I want to share a poem about LOVELINESS soon; of course the root word here is LOVE, and I got curious about the origins of this word we hear so often.
Everyone has a pretty good idea what the word LOVE means, though some people use it to season their discussions the way diners use pepper as a seasoning on food. I heard about a young woman getting a gentle reproof about this one day:
A young wife was talking to friends some item she liked, and enthusiastically gushed, “I just love it!”
An old grandma was among those listening and responded with some wise words: “Don’t love things. Love something that can love you back.”
And folks really get off course when they call it LOVE when it’s really infatuation or obsession:
A divorced and bitter woman, legally restrained from viciously stalking her ex and his new wife, sought the help of a psychiatrist. Explaining her obsession, she wailed, “But I love him! I can’t live without him.”
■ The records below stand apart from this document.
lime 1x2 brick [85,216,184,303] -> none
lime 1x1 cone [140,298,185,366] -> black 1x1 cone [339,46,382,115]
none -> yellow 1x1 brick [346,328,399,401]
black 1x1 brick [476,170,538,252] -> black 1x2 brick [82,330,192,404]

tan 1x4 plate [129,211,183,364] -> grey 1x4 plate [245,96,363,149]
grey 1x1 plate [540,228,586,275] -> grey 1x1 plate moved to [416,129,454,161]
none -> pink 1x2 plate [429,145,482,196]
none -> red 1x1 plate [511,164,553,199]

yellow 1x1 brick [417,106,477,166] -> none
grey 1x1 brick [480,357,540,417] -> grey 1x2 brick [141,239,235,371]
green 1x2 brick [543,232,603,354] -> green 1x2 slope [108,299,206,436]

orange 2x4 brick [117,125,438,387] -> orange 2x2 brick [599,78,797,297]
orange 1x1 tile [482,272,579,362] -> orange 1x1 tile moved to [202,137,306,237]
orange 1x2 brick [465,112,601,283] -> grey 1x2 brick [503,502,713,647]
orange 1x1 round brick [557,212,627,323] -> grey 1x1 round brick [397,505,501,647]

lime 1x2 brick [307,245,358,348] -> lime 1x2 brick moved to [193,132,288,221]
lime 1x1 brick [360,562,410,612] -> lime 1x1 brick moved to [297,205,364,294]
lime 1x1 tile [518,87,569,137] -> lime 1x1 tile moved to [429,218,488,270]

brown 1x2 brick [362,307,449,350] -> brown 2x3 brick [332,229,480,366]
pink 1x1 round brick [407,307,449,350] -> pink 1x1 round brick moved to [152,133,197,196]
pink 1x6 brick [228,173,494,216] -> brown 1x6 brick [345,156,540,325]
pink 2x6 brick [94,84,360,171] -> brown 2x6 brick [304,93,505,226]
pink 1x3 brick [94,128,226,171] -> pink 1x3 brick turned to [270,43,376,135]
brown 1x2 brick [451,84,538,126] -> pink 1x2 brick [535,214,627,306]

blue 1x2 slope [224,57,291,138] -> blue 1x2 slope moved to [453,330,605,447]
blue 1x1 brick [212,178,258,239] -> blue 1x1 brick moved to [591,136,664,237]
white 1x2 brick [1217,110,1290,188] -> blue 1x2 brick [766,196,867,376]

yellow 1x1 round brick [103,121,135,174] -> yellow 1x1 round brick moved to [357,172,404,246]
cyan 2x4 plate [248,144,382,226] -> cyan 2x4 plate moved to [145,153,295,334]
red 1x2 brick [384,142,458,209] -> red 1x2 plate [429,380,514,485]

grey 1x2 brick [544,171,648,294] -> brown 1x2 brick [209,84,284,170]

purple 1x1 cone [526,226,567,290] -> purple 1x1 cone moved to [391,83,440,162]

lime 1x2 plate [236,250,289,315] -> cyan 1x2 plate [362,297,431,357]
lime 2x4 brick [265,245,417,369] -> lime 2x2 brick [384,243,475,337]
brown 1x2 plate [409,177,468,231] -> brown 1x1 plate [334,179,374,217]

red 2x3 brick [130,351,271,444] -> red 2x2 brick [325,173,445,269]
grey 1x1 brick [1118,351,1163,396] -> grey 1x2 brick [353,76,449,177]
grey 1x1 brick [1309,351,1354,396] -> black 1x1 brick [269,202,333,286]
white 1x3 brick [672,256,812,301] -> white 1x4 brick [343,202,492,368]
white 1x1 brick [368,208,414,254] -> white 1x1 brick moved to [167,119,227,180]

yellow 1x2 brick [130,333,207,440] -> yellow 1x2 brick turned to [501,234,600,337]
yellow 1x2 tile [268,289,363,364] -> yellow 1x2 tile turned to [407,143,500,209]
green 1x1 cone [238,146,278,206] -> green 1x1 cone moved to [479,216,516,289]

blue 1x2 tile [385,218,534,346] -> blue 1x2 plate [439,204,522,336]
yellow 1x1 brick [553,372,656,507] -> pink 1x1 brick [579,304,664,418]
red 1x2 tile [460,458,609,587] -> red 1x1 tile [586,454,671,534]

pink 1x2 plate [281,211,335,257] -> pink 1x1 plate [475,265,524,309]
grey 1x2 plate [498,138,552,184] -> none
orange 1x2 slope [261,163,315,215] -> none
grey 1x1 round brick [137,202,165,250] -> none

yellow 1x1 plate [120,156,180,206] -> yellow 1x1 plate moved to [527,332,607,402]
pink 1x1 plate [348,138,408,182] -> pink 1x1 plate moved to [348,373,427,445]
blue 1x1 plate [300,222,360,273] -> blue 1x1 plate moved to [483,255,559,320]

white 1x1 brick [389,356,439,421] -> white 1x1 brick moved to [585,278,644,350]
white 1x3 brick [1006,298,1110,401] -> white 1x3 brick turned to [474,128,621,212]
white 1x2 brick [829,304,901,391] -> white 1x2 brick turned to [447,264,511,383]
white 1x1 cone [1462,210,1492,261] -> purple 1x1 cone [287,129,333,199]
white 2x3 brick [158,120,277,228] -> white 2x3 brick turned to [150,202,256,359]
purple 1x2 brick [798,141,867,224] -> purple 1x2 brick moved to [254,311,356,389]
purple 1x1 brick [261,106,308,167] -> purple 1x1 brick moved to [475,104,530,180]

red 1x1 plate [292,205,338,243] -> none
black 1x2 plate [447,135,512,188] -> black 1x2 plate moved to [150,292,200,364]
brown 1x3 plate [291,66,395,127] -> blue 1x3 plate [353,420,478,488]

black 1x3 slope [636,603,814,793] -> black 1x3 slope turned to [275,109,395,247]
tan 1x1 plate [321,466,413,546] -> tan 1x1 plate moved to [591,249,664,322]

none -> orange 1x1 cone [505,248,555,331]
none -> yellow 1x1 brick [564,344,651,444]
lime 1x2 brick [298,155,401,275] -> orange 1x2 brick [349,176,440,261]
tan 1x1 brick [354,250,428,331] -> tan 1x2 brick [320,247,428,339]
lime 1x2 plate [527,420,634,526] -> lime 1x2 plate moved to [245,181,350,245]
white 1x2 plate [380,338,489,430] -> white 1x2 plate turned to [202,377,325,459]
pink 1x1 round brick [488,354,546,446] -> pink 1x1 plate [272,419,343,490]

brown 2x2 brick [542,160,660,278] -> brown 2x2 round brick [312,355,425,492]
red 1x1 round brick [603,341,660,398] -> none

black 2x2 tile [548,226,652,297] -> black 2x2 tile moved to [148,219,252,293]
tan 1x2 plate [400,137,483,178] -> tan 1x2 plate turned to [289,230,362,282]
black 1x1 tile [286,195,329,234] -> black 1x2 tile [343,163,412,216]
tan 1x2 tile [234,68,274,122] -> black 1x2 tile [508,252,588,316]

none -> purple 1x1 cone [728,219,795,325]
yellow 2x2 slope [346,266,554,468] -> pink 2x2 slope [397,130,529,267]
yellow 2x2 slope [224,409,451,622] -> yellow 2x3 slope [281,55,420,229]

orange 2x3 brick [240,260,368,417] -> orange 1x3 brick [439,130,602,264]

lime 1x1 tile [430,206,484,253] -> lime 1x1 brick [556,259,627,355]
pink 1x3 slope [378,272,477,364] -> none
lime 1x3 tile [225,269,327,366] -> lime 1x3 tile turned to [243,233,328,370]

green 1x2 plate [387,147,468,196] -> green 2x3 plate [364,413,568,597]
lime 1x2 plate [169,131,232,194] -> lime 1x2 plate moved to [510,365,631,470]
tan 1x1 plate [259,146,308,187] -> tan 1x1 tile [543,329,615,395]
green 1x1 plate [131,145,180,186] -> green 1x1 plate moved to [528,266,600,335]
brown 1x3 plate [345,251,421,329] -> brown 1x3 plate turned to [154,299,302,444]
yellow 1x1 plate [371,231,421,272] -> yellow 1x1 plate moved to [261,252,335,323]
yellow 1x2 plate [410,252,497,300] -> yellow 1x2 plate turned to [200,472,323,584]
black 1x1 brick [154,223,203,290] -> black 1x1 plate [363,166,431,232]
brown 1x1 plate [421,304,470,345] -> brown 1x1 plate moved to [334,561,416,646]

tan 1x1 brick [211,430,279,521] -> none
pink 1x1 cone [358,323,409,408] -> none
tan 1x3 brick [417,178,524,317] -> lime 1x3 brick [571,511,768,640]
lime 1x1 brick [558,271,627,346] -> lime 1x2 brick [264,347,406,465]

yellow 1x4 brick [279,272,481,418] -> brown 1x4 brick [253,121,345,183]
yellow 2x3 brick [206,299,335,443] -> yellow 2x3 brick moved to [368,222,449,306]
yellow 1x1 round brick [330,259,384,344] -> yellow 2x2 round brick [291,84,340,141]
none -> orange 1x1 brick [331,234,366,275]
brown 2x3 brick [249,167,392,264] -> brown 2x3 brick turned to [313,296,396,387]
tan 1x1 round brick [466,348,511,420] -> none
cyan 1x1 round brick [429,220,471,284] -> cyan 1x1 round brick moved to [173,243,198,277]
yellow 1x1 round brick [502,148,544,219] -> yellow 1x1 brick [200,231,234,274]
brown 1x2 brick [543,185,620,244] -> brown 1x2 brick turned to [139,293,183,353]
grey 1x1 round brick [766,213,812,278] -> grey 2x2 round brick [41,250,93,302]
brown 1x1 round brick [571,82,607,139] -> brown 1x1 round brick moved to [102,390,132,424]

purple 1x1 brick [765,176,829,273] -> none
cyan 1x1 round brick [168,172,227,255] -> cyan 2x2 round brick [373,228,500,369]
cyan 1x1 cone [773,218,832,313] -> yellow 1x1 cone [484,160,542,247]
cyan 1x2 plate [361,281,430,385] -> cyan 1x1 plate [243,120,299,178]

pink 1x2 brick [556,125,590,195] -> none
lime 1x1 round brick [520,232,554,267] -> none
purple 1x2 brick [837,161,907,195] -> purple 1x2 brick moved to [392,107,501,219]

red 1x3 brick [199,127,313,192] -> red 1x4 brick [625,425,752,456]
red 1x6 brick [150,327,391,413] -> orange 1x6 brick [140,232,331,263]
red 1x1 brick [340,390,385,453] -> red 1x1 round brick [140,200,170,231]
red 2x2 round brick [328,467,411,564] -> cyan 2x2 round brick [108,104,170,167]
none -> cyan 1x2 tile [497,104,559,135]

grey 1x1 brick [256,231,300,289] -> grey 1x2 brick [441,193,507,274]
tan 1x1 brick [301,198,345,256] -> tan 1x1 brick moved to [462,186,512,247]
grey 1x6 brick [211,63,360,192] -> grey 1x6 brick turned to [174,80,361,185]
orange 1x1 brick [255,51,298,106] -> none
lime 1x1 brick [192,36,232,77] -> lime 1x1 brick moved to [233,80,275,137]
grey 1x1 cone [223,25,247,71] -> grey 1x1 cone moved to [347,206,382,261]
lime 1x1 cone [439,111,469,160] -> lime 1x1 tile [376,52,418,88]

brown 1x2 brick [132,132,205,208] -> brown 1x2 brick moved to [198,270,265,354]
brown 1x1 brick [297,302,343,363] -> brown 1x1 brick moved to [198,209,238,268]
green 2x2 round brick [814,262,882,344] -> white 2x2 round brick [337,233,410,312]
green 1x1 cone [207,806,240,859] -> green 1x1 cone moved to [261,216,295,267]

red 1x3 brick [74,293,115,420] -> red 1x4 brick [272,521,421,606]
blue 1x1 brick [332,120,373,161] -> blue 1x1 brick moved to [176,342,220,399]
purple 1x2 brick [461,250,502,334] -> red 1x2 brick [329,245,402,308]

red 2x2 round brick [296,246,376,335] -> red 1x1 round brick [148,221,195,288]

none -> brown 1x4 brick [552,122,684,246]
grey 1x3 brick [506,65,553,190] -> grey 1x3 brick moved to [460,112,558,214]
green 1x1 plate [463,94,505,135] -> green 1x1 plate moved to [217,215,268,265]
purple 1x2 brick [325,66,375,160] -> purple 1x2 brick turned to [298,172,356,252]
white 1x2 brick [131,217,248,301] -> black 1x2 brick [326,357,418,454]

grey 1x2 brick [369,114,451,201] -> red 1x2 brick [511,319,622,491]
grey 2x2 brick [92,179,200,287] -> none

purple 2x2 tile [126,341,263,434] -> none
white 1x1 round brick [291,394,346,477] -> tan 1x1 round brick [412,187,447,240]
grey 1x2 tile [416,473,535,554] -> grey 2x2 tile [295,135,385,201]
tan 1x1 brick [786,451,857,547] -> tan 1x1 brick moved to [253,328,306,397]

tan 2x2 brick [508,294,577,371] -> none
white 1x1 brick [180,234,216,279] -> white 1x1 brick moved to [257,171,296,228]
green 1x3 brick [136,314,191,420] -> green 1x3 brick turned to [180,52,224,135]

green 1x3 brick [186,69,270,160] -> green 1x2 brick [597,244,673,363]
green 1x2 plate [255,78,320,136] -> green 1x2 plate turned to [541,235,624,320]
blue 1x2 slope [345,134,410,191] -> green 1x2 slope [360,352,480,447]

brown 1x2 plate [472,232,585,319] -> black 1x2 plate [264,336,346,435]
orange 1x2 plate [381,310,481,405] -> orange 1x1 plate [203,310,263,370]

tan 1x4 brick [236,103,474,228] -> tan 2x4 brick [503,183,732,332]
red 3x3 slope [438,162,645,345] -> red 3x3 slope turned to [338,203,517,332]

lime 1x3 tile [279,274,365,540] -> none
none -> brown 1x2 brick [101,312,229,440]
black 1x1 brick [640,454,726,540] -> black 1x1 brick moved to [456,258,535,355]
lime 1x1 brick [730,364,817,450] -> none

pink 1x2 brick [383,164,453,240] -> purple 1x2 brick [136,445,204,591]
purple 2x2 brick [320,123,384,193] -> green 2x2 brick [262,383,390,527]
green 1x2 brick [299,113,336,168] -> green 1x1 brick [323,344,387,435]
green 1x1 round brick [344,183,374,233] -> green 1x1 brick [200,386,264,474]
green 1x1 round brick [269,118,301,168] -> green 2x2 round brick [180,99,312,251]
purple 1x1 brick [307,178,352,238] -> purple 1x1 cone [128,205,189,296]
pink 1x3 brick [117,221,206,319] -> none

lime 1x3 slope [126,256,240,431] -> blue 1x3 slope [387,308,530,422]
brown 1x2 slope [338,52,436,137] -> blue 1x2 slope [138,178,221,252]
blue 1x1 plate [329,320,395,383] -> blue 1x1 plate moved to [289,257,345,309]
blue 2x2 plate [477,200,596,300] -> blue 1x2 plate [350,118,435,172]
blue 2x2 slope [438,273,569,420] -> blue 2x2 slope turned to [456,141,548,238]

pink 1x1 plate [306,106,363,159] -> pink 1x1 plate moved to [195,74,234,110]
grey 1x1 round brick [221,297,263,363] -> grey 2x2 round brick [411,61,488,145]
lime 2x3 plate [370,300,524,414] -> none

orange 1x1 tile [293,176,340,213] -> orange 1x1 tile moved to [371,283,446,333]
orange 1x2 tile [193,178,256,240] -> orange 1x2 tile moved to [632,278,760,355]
The psychiatrist bluntly replied, “That’s not love. That’s being a parasite.”
Love is one of the simplest and oldest in our English language. According to both dictionaries LOVE goes way…way…back — to the old English lufu, akin to the Old German luba. And this comes down, according to Lexico, “from an Indo-European root shared by Sanskrit: lubhyati, or “desires.”
Like ourselves, it has descended from the peoples who spread out after the biblical Tower of Babel episode. Perhaps, as the old grandma suggested, we should handle it more respectfully.